Content starts

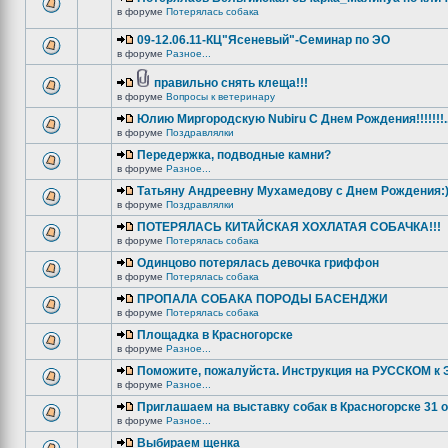
в форуме
Потерялась собака
09-12.06.11-КЦ"Ясеневый"-Семинар по ЭО
в форуме
Разное...
правильно снять клеща!!!
в форуме
Вопросы к ветеринару
Юлию Миргородскую Nubiru С Днем Рождения!!!!!!!...
в форуме
Поздравлялки
Передержка, подводные камни?
в форуме
Разное...
Татьяну Андреевну Мухамедову с Днем Рождения:
в форуме
Поздравлялки
ПОТЕРЯЛАСЬ КИТАЙСКАЯ ХОХЛАТАЯ СОБАЧКА!!!
в форуме
Потерялась собака
Одинцово потерялась девочка гриффон
в форуме
Потерялась собака
ПРОПАЛА СОБАКА ПОРОДЫ БАСЕНДЖИ
в форуме
Потерялась собака
Площадка в Красногорске
в форуме
Разное...
Поможите, пожалуйста. Инструкция на РУССКОМ к Э
в форуме
Разное...
Приглашаем на выставку собак в Красногорске 31 
в форуме
Разное...
Выбираем щенка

Content ends

*PROBLEM REQUIREMENTS*. Give exactly the lines from the one with "Приглашаем на выставку" to the end of the entries, nothing before them.

*YOUR SOLUTION*.
Приглашаем на выставку собак в Красногорске 31 
в форуме
Разное...
Выбираем щенка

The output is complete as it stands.